I hate it because its such a lazy crutch for writers and its FAR overused at best and pandering at worst.

Now if they have a line in the future with different people using classic mantles and the classics are still used in the present, whatever.

Now if they do a mass replacement like Marvel did in the PCU era 6-8 years ago I’m out until its over.

They’ve replaced Bruce 2 times in the last 10 years. That’s enough.

Hire better writers.



That was me

Why spend all that time creating a time line and not use it?


Justice League International use Booster and the gang in that time period

Justice Society see Wonder Woman set up the JSA. Plus untold stories in the 1950s when no other super heroes were around.
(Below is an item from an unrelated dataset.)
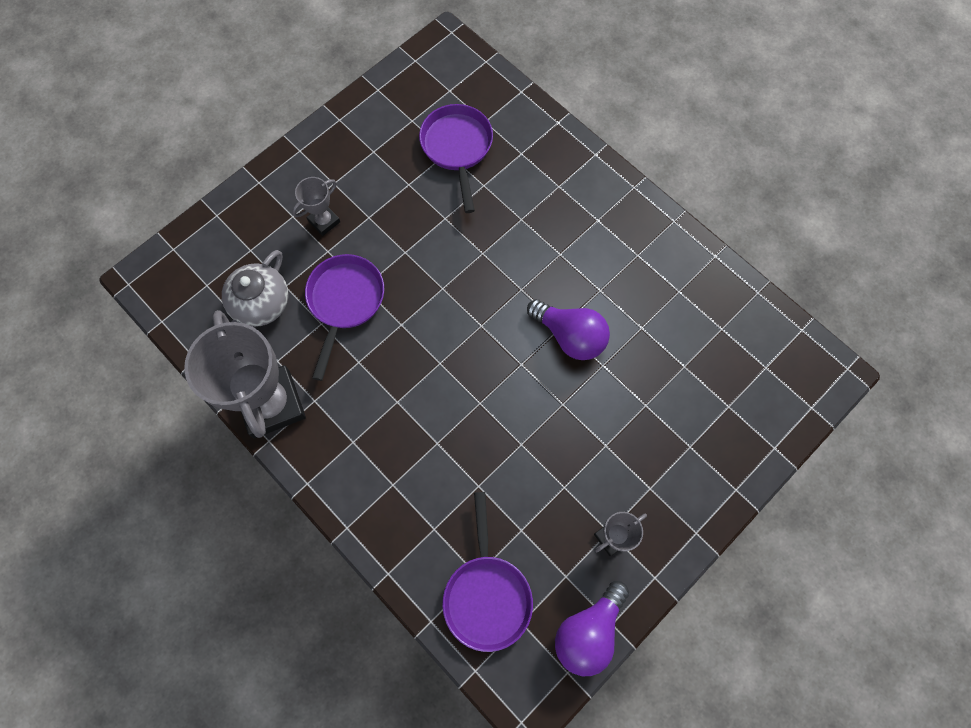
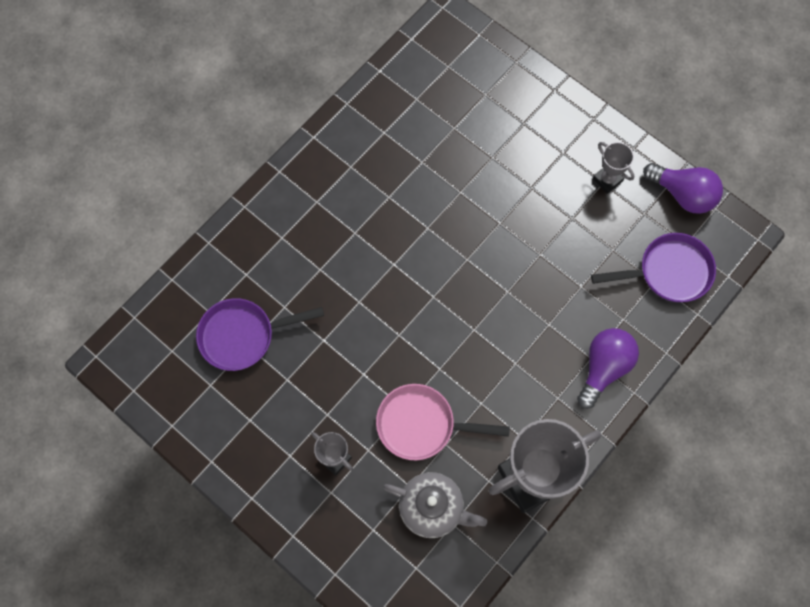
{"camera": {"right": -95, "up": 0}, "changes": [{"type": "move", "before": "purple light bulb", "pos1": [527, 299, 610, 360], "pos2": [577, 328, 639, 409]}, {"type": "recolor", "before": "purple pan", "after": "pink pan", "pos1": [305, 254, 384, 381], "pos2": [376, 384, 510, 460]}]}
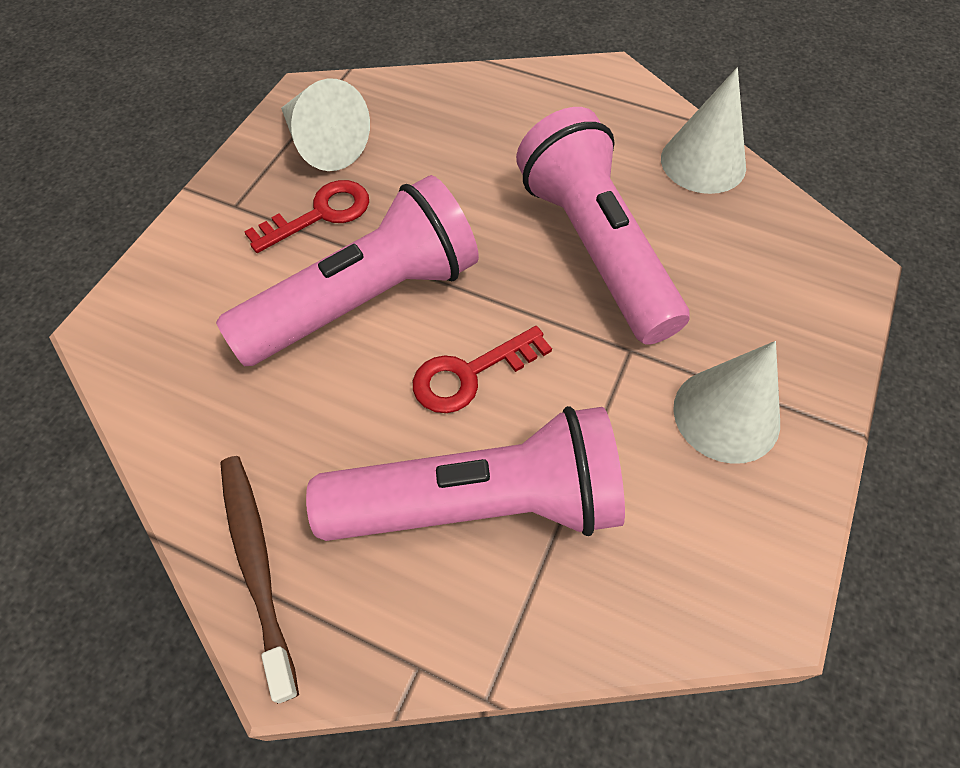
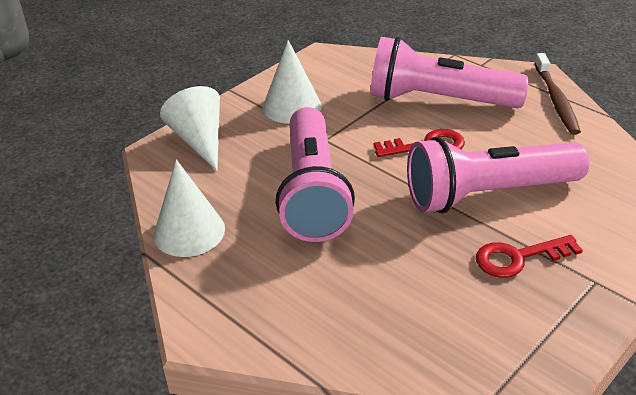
{"camera": {"right": -160, "up": -20}, "changes": [{"type": "move", "before": "white cone", "pos1": [281, 79, 370, 171], "pos2": [160, 86, 220, 171]}]}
Seconding everything @phylemon said, and on a more personal note, I also tend to value stories for their characters more than their plot.

I could read a really mediocre story based on an overdone trope and still enjoy it if I’m a fan of the cast involved, but I’ll have difficulty with the reverse. An ingenious, original tale won’t hold my attention for long if none of the characters catch my eye.

So when it comes to inheritances of mantles, if you’re permanently replacing a character I love with someone I don’t enjoy as much, it feels like my reason for being invested in that particular title has been removed. I’ve got to learn to like the replacement to stay with it, and sometimes those are big shoes to fill.